Les centrales hydrauliques les plus importantes, d’une puissance installée de 5173 mégawatts, allaient être construites entre 1960 et 1990. Parmi elles, celles de Bicaz-Stejaru, des Portes de Fer, de Vidraru et de Paltinu. 28 autres, avec une puissance installée de 702 mégawats, sont apparues après 1990. Début 2014, la puissance électrique du pays était de 6690 mégawatts, soit 26% de la totalité des sources d’énergie. La Roumanie dénombre à présent 250 barrages dont la hauteur est comprise entre 5 et 168 mètres. Le plus grand est celui de Gura Apei, sur la rivière Râul Mare, dans les Monts Retezat. Construit entre 1975 et 1986, il fait 168 m de haut. Le plus long des barrages, soit 1278 m et dont la construction remonte aux années 1964 – 1972, on le retrouve aux Portes de Fer I, à l’entrée du Danube dans le pays. Le lac de retenue est exploité conjointement par la Roumanie et la Serbie. Quant à la plus ancienne des constructions de ce type, elle se trouve sur la rivière Bistrita. Il s’agit du barrage de Bicaz-Stejaru, mis en service en 1960.

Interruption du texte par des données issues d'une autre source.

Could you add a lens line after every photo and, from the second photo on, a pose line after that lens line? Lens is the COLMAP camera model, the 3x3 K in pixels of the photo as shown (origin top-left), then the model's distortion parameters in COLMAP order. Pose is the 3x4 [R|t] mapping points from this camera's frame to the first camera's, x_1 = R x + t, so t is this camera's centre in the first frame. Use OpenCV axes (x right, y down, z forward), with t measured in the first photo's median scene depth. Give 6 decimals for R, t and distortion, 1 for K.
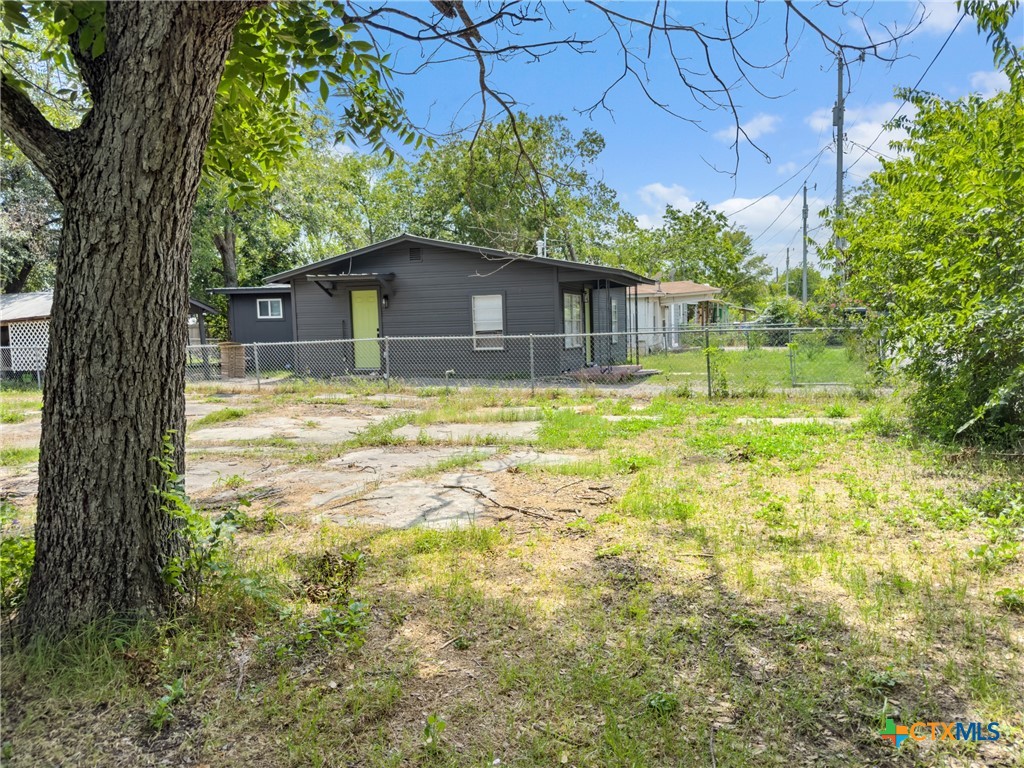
lens RADIAL K [[730.0, 0, 512.0], [0, 730.0, 384.0], [0, 0, 1]] dist [0.002574, -0.007094]
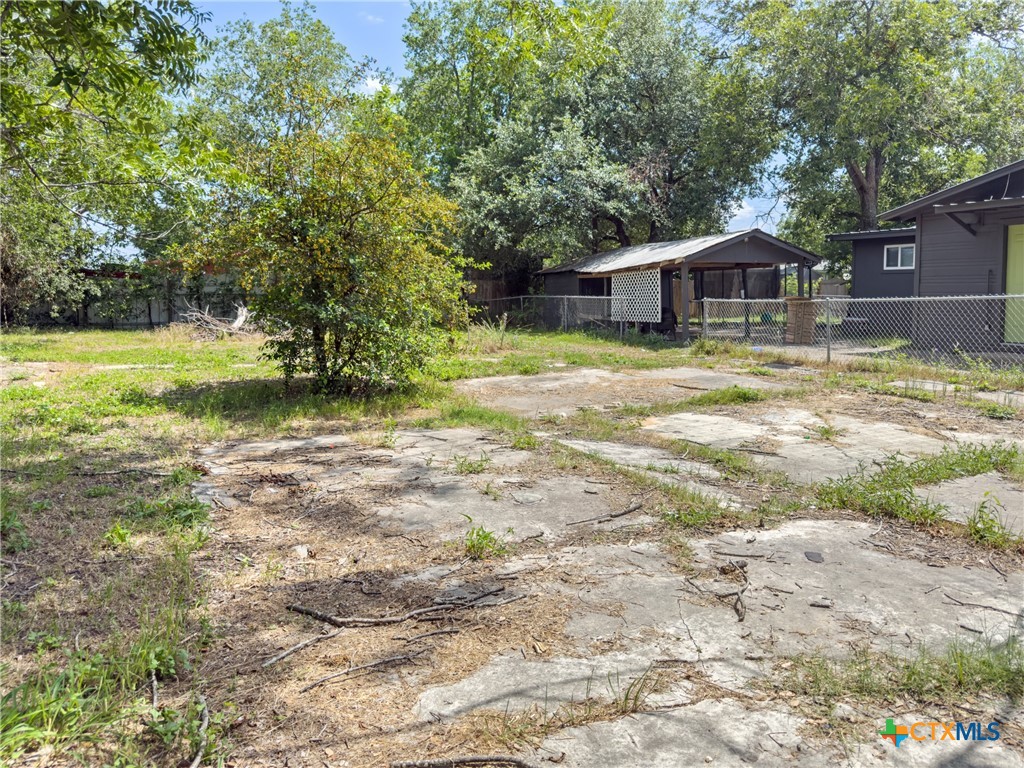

La rivière Olt, qui prend sa source dans le Massif Hăsmasu Mare et qui se jette dans le Danube après avoir parcouru 614 km, compte le plus grand nombre de barrages, à savoir 32. A Bucarest aussi il existe un barrage de 15 m de haut, derrière lequel s’est formé une immense étendue d’eau, connue sous le nom de « Lacul Morii », « Le lac du moulin ».Les efforts financiers considérables et surtout les sacrifices humains qu’ils ont supposés ont valu aux chantiers installés pour la construction des barrages hydro-électriques dans la période 1950 – 1989 le surnom de « Chantiers de la terreur ». Rien qu’un exemple: la construction du barrage de Bicaz-Stejaru, qui s’est étendue sur une dizaine d’années, de 1950 à 1960, a été synonyme de l’extermination de plusieurs centaines de détenus politiques, du fait de la précarité des conditions de travail et de vie. Enfin, l’île d’Ada-Kaleh, une oasis de culture et de civilisation orientale habitée, jusqu’en 1968, par une population d’origine ethnique turque, se trouve à présent sous les eaux du lac de retenue du barrage des Portes de Fer.